(Aim of the task) Could you output each line below precisely as it stands, without the images?

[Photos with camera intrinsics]
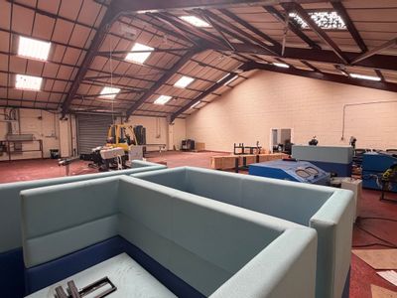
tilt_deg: -3.1
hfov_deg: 102.1
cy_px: 149
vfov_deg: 85.7
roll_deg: +0.2
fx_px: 161
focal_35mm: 14
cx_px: 198
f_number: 2.2
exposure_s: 1/121
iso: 100
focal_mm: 2.22
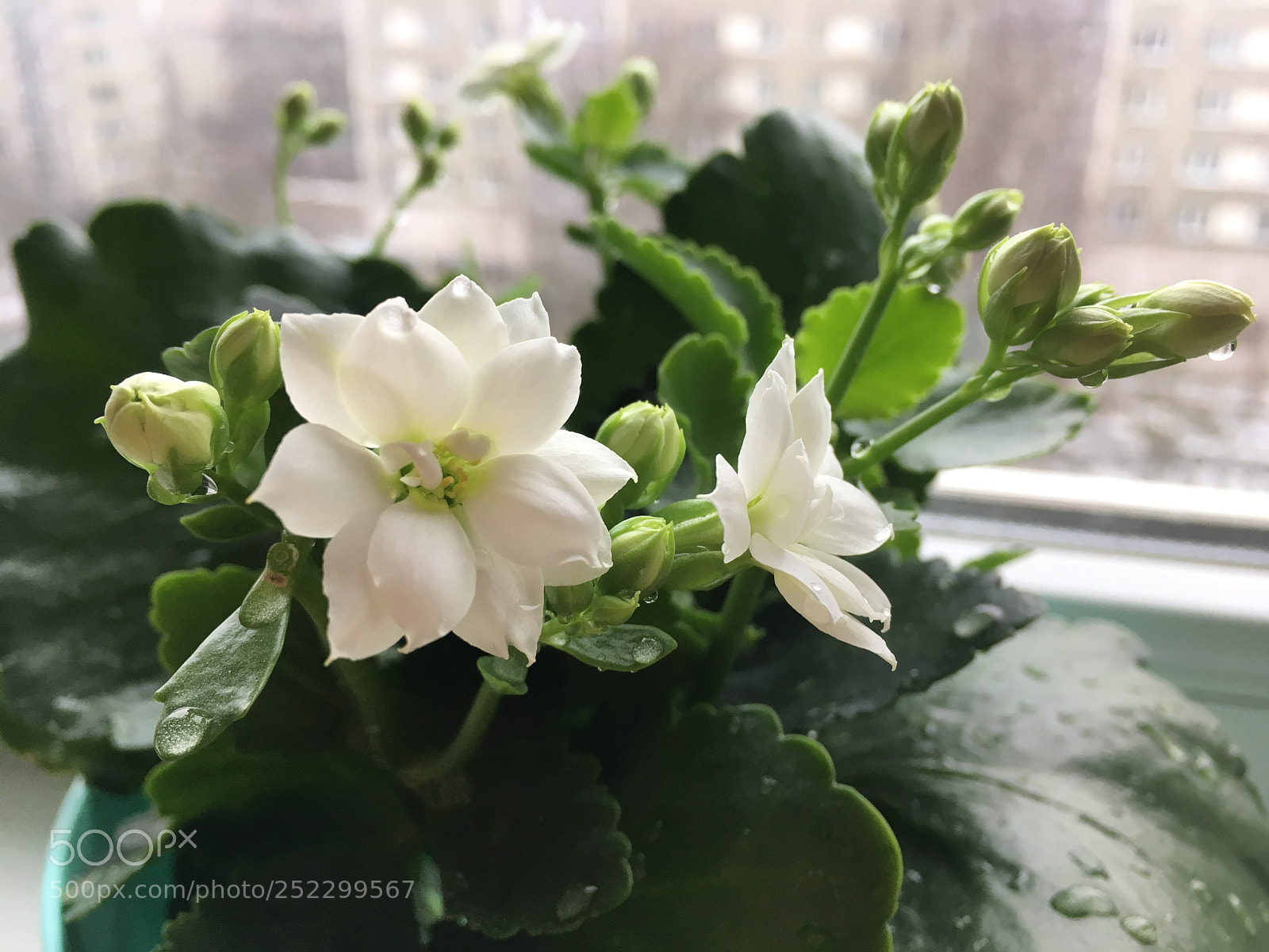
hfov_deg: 61.7
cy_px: 476
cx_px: 634
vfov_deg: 48.2
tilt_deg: -23.6
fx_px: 1063
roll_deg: -0.7
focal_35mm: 29
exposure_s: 1/33
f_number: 2.2
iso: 25
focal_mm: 4.15
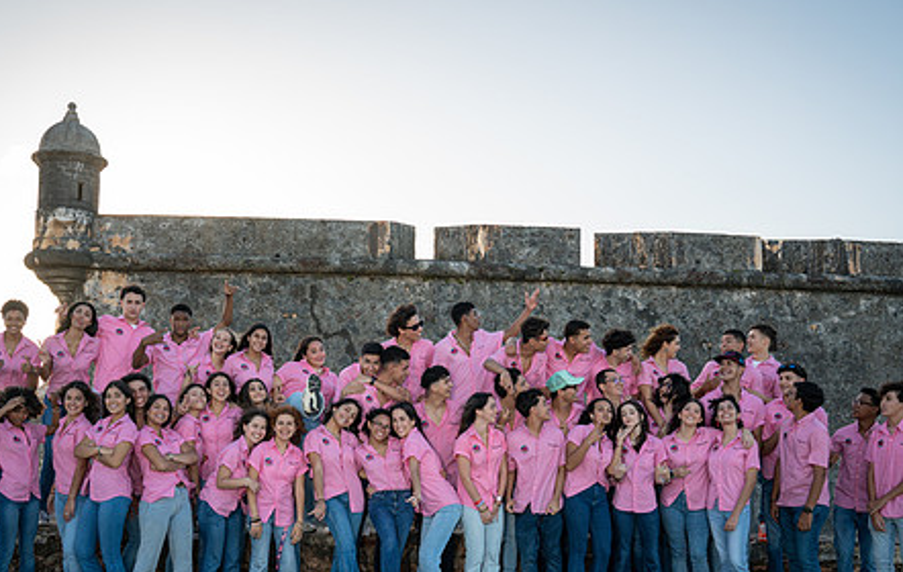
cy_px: 404
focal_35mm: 36
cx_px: 406
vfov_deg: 35.1
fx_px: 889
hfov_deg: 53.7
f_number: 5.6
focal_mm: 24
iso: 200
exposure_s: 1/250
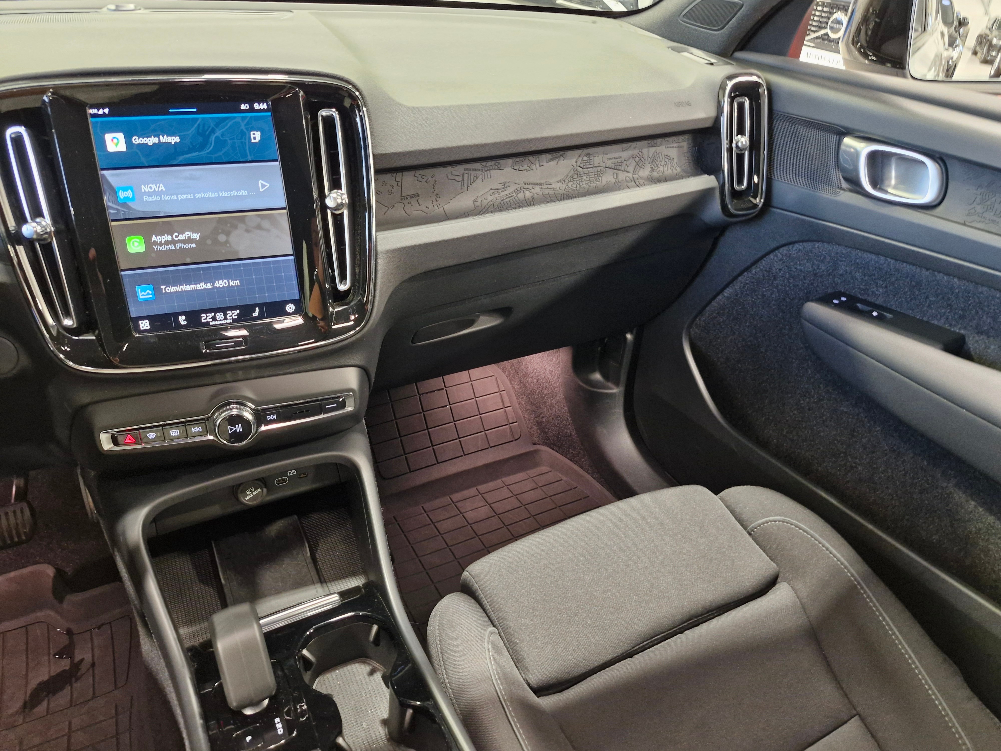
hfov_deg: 73.9
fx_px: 665
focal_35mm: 23
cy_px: 376
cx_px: 500
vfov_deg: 58.9
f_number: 1.8
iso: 640
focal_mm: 5.54
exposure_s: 1/25
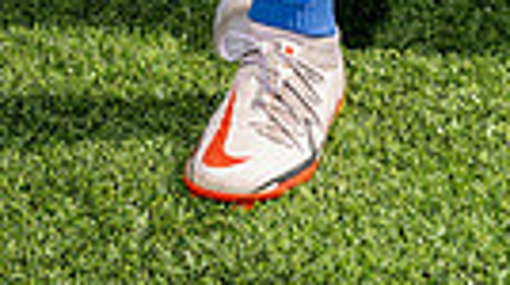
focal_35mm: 162
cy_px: -528
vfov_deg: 6.8
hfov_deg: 13.3
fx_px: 2188
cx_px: 133
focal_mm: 46
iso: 100
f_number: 7.1
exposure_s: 1/250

(Written solution)
tilt_deg: -3.1
hfov_deg: 102.1
cy_px: 149
vfov_deg: 85.7
roll_deg: +0.2
fx_px: 161
focal_35mm: 14
cx_px: 198
f_number: 2.2
exposure_s: 1/121
iso: 100
focal_mm: 2.22
hfov_deg: 61.7
cy_px: 476
cx_px: 634
vfov_deg: 48.2
tilt_deg: -23.6
fx_px: 1063
roll_deg: -0.7
focal_35mm: 29
exposure_s: 1/33
f_number: 2.2
iso: 25
focal_mm: 4.15
cy_px: 404
focal_35mm: 36
cx_px: 406
vfov_deg: 35.1
fx_px: 889
hfov_deg: 53.7
f_number: 5.6
focal_mm: 24
iso: 200
exposure_s: 1/250
hfov_deg: 73.9
fx_px: 665
focal_35mm: 23
cy_px: 376
cx_px: 500
vfov_deg: 58.9
f_number: 1.8
iso: 640
focal_mm: 5.54
exposure_s: 1/25
focal_35mm: 162
cy_px: -528
vfov_deg: 6.8
hfov_deg: 13.3
fx_px: 2188
cx_px: 133
focal_mm: 46
iso: 100
f_number: 7.1
exposure_s: 1/250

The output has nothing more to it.